O encarceramento feminino está relacionado em sua maioria (cerca de 64%) ao tráfico de drogas, sem uso da violência. Mulheres pobres e  negras, violadas em seus direitos e dignidade, são também aquelas que mais ocupam as celas dos cárceres brasileiros.

Essas mulheres sofrem ainda a violação de seus direitos reprodutivos. Como mostra o estudo realizado pela Fiocruz em 2017, “uma em cada três mulheres grávidas em presídios do País foi obrigada a usar algemas na internação para o parto, e mais da metade teve menos consultas de pré-natal do que o recomendado”.
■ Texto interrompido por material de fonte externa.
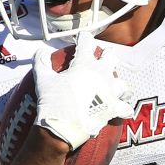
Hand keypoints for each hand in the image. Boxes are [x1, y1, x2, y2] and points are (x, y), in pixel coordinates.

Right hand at [34, 33, 133, 149]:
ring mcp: (110, 91)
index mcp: (85, 63)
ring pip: (121, 82)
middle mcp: (101, 74)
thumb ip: (41, 63)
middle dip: (106, 55)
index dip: (83, 38)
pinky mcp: (114, 108)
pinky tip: (121, 108)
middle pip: (111, 57)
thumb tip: (39, 52)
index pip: (87, 42)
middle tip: (101, 58)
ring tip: (112, 86)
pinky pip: (125, 107)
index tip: (81, 38)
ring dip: (116, 83)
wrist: (64, 126)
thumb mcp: (43, 79)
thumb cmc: (53, 101)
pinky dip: (123, 108)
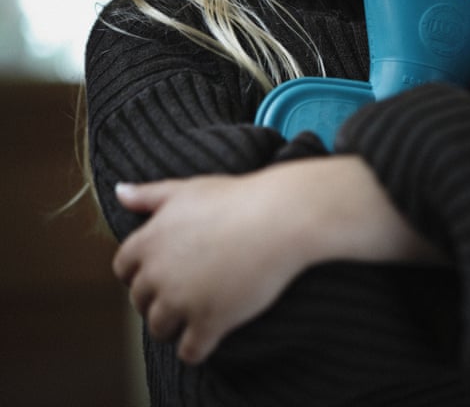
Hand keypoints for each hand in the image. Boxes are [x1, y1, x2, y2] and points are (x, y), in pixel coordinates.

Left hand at [113, 157, 439, 364]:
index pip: (123, 269)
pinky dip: (195, 348)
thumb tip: (119, 191)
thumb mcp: (188, 190)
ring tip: (194, 315)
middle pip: (140, 301)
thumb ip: (149, 195)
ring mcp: (182, 300)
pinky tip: (208, 338)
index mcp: (149, 241)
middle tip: (182, 293)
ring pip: (160, 328)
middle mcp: (158, 274)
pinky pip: (190, 350)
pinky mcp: (210, 321)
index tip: (161, 273)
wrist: (279, 218)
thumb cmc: (236, 199)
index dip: (141, 273)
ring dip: (173, 325)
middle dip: (157, 299)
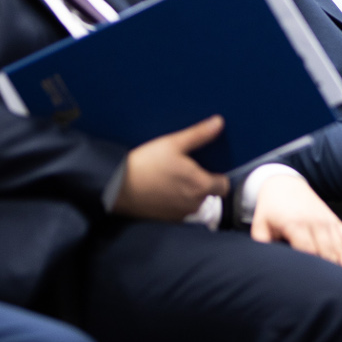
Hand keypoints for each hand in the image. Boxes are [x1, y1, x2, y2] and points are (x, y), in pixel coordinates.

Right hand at [114, 115, 230, 220]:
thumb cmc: (146, 164)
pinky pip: (179, 211)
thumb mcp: (173, 143)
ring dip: (189, 194)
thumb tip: (219, 123)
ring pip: (194, 204)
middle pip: (209, 195)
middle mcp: (194, 204)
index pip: (224, 186)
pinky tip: (163, 189)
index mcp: (200, 186)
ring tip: (174, 179)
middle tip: (189, 170)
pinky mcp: (165, 219)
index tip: (209, 167)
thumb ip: (199, 134)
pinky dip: (176, 202)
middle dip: (203, 184)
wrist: (117, 187)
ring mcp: (179, 214)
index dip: (219, 176)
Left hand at [250, 172, 341, 279]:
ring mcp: (327, 221)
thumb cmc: (269, 209)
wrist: (284, 182)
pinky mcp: (334, 220)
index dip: (315, 270)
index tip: (321, 289)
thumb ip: (263, 246)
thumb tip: (266, 267)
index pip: (308, 252)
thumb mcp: (260, 226)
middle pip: (328, 252)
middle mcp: (315, 224)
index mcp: (295, 225)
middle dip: (337, 274)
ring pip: (341, 247)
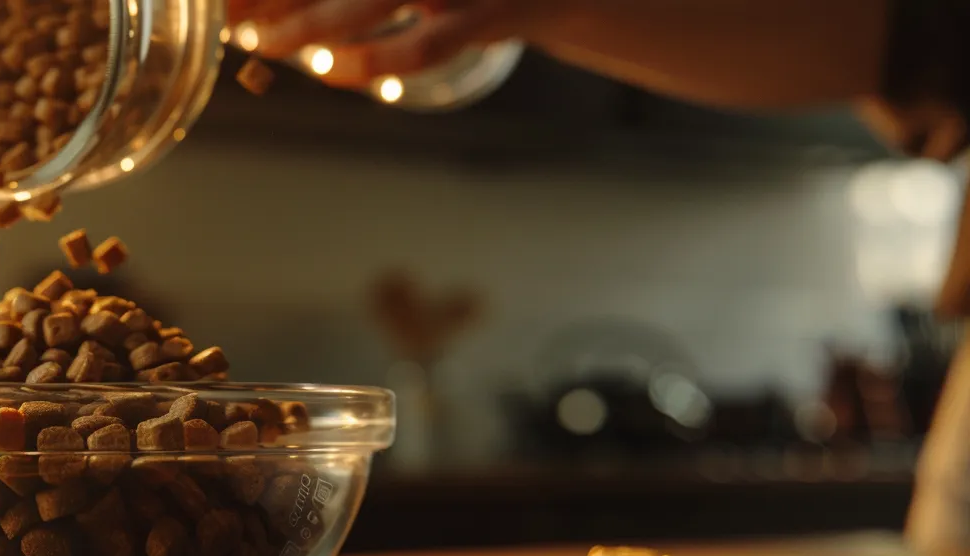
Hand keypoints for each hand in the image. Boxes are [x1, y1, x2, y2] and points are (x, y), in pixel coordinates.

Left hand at [229, 0, 889, 110]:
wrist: (803, 13)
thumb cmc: (675, 6)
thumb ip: (482, 2)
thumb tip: (386, 35)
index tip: (251, 1)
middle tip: (232, 12)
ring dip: (325, 5)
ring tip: (262, 38)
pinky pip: (470, 16)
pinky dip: (404, 44)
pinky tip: (350, 69)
Ou como descreve o documento de Amicus Curiae apresentado pelo IBCcrim, o Instituto Terra, Trabalho e Cidadania e a Pastoral Carcerária: “O acesso a tratamento de saúde, acompanhamento da gestação, alimentação adequada, condições ambientais, tanto mentais quanto físicas, a mulheres em alto grau de vulnerabilidade em decorrência do ciclo da maternidade são tolhidos como resultado da inserção no sistema penitenciário. Além da violação dos direitos reprodutivos da mulher, há comprovação inquestionável dos efeitos irreversíveis decorrentes da institucionalização dos fetos, violando também previsões do Estatuto da Criança e do Adolescente”.

Neste caso, não só os direitos da mulher foram violados, mas o do recém-nascido que despontava para o mundo na experiência do cativeiro, um ambiente insalubre e degradante.

A esse respeito, a mesma Amicus Curiae ressalta: “Famigerados, notórios e precários são os cárceres brasileiros, neles incluídos o sistema prisional paulista, locais nocivos não só à sanidade mental, como também ao sistema imunológico de um adulto, o que dizer para um recém-nascido, que está se adaptando na vida extra-uterina”.

Há a necessidade de defesa e proteção desta vida fora do útero que se encontra em situação vulnerável por obra do próprio Estado e suas instituições jurídicas e penais.

Sobre estas vidas, queremos convidá-los a refletir, aproveitando o ensejo do tempo quaresmal, cuja Campanha da Fraternidade deste ano trata de violência. Entre elas, a privação da liberdade, dos direitos fundamentais e da dignidade.

Pensemos e lutemos em prol destas vidas, que deixaram o útero há pouco ou há algum tempo, em suas histórias, de seus direitos e, sobretudo, contra os cativeiros sociais aos quais são submetidas.

Lutemos pela liberdade real de todos, pois, como afirmou certa vez Nelson Mandela, ninguém é realmente livre até que o último indivíduo o seja.